La culture hors-sol devrait avant tout répondre à un besoin réel du producteur, prévient le pépiniériste Simon Parent, de Novafruit, en marge d’un séminaire organisé par le Centre de référence en agriculture et agroalimentaire du Québec (CRAAQ) sur la culture des petits fruits. « En hors-sol, le rendement ne sera pas nécessairement meilleur si notre sol est bon. Par ailleurs, la plasticulture peut combler les mêmes besoins que le hors-sol, à savoir améliorer la qualité du fruit, désaisonnaliser la production, faciliter la mécanisation et augmenter l’efficacité de la main-d’œuvre. »

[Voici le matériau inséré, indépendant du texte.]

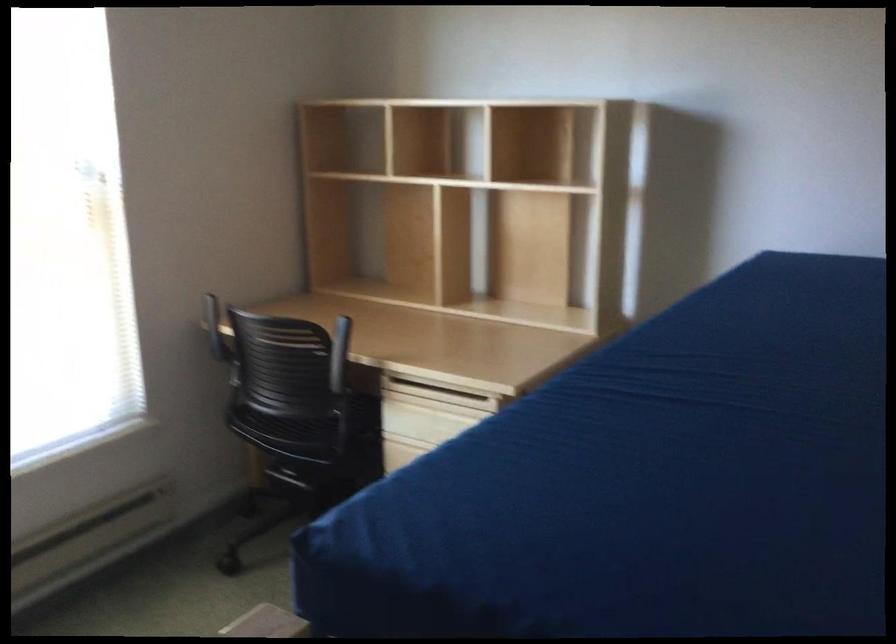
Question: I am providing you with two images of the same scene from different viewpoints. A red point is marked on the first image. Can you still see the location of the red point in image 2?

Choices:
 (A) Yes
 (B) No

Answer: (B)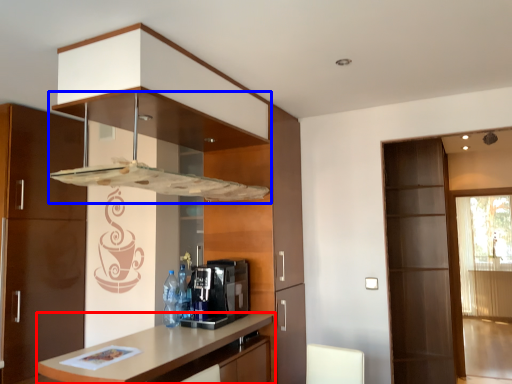
Question: Which of the following is the farthest to the observer, countertop (highlighted by a red box) or exhaust hood (highlighted by a blue box)?

Choices:
 (A) countertop
 (B) exhaust hood

Answer: (B)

En revanche, la culture sur substrat peut sembler nécessaire dans certaines situations, par exemple si la ferme éprouve des contraintes liées à un sol très rocailleux ou à des maladies comme le nématode. Cette technique peut également maintenir une constance dans la production de fraises et ainsi mousser les ventes à la ferme. Enfin, cette technique permet de cultiver la fraise même en hiver.

Choisir son itinéraire

Au Québec, trois principaux itinéraires de culture hors-sol sont possibles, adaptables en fonction des types de plants, des variétés et des abris que l’on souhaite utiliser. 

Le forçage d’hiver s’effectue avec une variété à jour court de novembre à mai. La plantation est programmée en vagues successives avec des trayplants dans le but de décaler les récoltes pour un potentiel de rendement de 4 à 5 kg/m2. « Le forçage d’hiver est intéressant pour faire coïncider une récolte avec un événement ciblé comme la Saint-Valentin ou la fête des Mères. Cet itinéraire permet aussi de “réveiller” le marché pour ceux qui font déjà des fraises au champ. Les infrastructures peuvent ensuite servir à une autre culture durant la saison », mentionne le pépiniériste.

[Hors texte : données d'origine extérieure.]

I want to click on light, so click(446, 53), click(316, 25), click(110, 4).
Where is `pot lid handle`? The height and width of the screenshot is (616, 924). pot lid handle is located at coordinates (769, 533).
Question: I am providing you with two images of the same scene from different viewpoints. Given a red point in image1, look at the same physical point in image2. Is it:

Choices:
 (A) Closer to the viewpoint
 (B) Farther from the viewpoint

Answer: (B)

Le forçage d’été suit le même principe que le forçage d’hiver – avec une variété à jour court –, cette fois-ci avec des plantations programmées de mai à octobre. La plantation de trayplants Clery CIV peut se faire en pleine terre, en gouttière sous abri, voire dans des smart pots sur des murs verticaux. Il offre un potentiel de 4 à 5 kg/m2 qui peut être doublé si le calendrier permet deux récoltes.

Enfin, le jour neutre d’hiver est un modèle principalement adapté à la grande distribution puisqu’il nécessite des serres performantes dotées d’un éclairage artificiel. La plantation de trayplants ou de mini-trayplants en septembre permet des récoltes de novembre à mai de façon continue, pour un potentiel de rendement de 8 à 10 kg/m2.

« Il ne faut pas voir le hors-sol comme une fin en soi, mais comme un outil supplémentaire qu’on peut combiner à la culture en champ », résume le pépiniériste.


Cet article a été publié dans notre cahier spécial Fruits et légumes du Québec, printemps 2021.